#### Task requirements
Could you write out, exactly, every line from the top of the data through the line holding "we won't fix."? Omit the pictures.

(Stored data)
=== Section Start ===
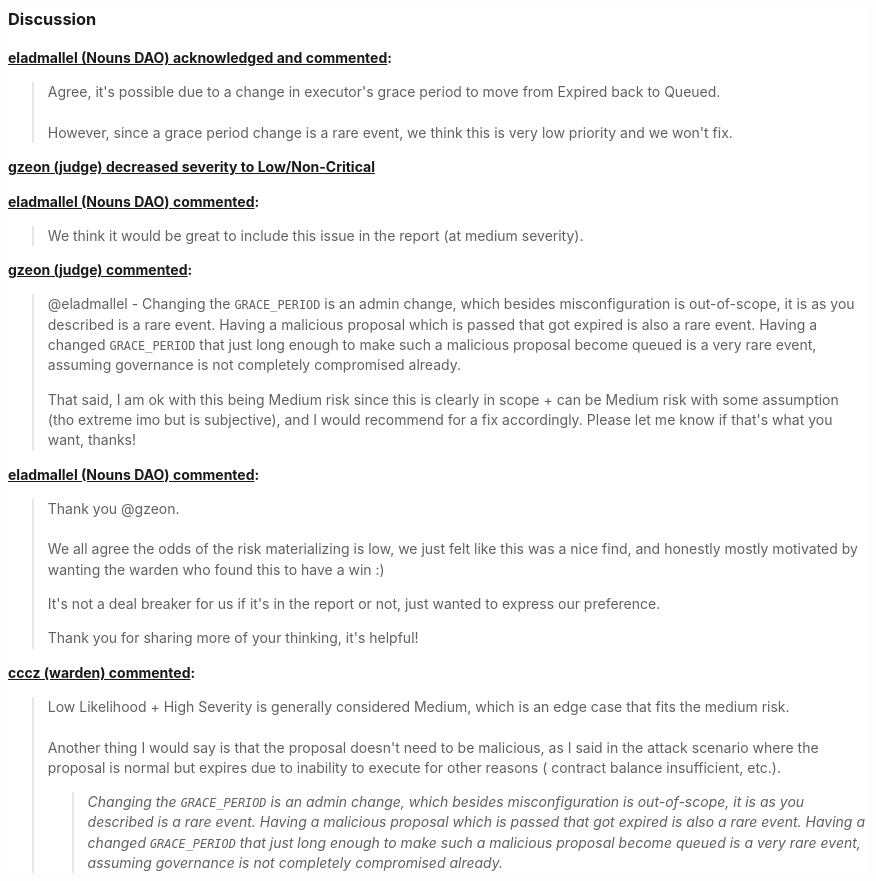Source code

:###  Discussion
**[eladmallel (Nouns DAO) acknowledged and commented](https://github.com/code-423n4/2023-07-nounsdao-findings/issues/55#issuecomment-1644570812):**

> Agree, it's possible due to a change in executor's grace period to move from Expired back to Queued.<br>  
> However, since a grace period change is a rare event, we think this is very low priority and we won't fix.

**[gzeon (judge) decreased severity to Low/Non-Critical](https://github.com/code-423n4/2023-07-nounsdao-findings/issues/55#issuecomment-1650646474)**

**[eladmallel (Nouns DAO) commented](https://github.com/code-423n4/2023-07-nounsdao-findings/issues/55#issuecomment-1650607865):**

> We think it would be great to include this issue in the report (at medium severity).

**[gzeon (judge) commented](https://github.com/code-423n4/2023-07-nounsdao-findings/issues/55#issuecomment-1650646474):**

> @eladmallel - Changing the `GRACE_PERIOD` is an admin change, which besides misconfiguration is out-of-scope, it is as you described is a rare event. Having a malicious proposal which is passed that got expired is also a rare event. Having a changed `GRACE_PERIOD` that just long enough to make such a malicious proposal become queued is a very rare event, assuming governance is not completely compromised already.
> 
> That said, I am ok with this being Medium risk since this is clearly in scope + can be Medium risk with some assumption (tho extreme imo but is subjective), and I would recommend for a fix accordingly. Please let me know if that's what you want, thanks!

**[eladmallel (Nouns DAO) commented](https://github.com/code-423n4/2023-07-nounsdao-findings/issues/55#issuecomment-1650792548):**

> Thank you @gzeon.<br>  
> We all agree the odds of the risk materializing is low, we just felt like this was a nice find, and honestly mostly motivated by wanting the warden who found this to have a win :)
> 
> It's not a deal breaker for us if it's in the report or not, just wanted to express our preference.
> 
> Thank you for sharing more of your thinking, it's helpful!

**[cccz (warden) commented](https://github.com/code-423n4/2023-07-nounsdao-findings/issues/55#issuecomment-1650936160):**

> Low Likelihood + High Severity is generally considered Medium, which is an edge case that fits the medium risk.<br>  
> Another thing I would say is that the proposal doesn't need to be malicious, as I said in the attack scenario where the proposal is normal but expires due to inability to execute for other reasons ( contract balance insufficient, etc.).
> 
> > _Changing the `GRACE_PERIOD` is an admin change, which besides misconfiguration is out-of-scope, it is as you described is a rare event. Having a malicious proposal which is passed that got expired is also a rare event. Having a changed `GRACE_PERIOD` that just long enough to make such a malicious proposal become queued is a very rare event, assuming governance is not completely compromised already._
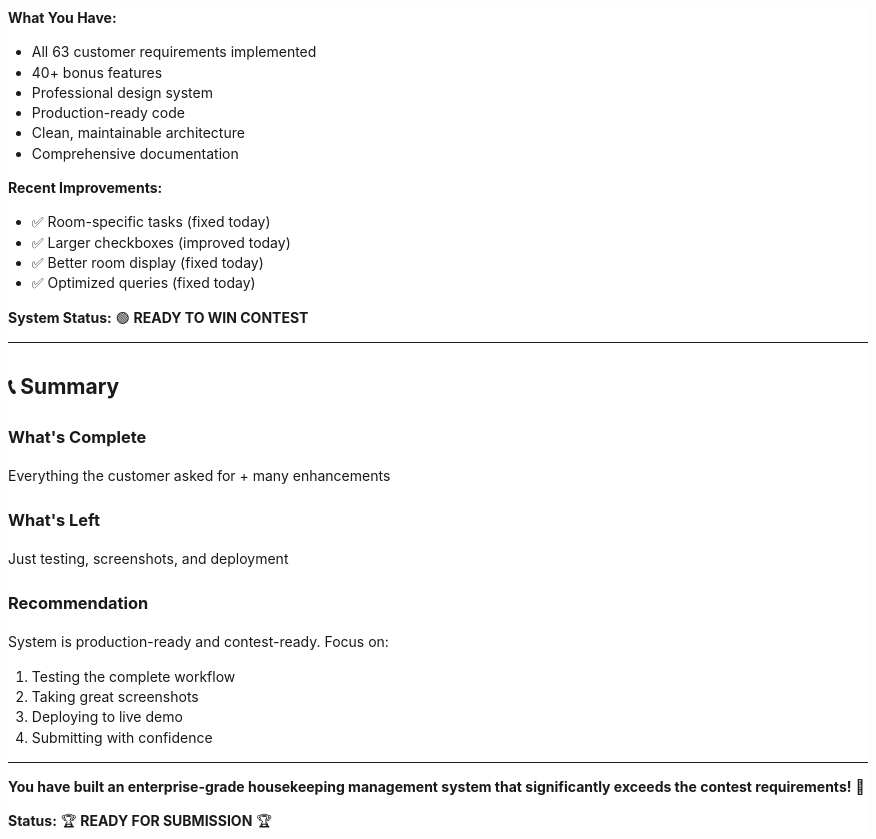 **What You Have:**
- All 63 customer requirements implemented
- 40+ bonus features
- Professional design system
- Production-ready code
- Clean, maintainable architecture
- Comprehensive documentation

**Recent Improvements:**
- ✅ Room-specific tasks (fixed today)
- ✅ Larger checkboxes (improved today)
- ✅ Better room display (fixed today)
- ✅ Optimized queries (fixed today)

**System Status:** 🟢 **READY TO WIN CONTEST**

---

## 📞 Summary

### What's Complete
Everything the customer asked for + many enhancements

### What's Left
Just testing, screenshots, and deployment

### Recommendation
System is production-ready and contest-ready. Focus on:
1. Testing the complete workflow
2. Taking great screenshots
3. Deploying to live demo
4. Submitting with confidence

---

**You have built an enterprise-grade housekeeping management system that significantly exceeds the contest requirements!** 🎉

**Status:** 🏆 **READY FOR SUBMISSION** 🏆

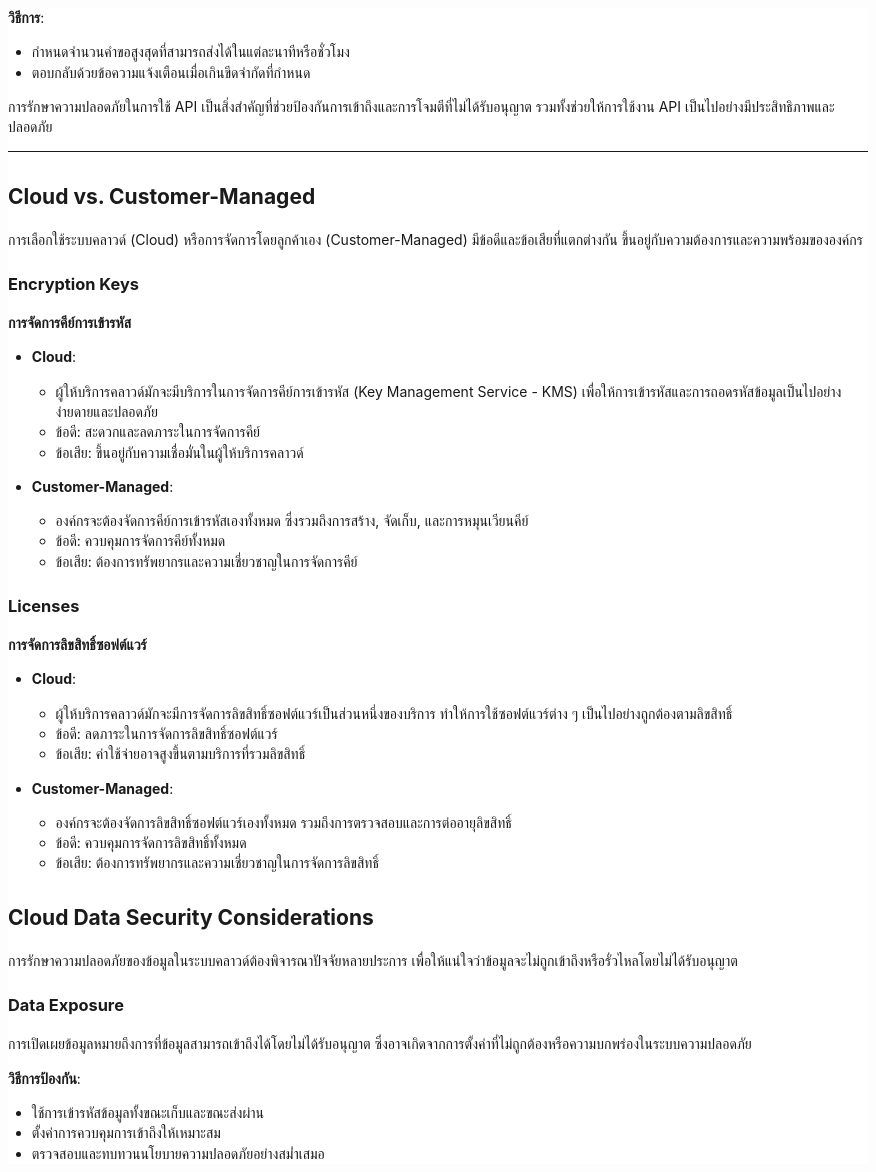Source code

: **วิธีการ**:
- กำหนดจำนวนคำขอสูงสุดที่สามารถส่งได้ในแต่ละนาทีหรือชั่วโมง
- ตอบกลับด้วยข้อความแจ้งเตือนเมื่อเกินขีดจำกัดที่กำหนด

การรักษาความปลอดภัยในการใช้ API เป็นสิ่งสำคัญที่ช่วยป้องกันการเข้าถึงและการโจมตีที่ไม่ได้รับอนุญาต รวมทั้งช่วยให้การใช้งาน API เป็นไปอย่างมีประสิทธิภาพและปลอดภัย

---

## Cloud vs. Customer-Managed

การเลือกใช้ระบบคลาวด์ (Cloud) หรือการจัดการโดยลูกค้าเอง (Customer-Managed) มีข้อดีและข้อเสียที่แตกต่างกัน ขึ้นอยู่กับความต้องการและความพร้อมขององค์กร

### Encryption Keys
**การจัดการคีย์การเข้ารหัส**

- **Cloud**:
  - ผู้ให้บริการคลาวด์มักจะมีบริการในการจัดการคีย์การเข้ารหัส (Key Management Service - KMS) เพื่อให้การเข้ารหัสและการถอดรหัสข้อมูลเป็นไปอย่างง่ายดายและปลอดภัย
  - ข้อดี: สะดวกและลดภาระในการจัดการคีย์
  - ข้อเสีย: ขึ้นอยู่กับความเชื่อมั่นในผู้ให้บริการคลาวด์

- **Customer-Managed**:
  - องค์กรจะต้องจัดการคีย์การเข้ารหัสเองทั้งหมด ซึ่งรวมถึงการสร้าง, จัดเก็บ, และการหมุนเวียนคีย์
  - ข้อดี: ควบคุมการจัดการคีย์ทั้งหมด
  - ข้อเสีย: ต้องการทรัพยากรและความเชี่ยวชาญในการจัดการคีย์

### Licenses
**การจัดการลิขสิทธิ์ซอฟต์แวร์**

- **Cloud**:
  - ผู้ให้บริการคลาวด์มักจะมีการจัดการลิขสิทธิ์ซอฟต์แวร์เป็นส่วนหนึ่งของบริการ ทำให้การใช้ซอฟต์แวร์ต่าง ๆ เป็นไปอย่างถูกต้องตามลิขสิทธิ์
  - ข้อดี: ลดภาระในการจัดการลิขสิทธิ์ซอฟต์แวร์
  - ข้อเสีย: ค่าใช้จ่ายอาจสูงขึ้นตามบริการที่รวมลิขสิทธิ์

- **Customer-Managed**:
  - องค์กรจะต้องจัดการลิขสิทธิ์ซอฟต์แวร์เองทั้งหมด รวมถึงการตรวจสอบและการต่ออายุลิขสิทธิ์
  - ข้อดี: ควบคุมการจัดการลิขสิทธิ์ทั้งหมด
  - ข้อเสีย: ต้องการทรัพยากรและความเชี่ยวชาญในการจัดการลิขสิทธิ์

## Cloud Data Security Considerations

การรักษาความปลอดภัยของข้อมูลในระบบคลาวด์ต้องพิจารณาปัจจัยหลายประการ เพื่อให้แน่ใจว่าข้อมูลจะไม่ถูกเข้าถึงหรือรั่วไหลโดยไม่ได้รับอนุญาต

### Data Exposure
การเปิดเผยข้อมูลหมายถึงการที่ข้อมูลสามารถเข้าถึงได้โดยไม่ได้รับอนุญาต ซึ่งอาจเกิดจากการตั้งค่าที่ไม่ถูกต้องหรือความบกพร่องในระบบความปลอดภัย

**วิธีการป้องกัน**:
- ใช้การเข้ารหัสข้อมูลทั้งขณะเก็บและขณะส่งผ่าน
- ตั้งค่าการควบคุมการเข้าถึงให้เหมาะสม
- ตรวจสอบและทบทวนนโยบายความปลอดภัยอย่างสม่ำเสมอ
=== Section End ===
#### Final answer
Source code

:###  Discussion
**[eladmallel (Nouns DAO) acknowledged and commented](https://github.com/code-423n4/2023-07-nounsdao-findings/issues/55#issuecomment-1644570812):**

> Agree, it's possible due to a change in executor's grace period to move from Expired back to Queued.<br>  
> However, since a grace period change is a rare event, we think this is very low priority and we won't fix.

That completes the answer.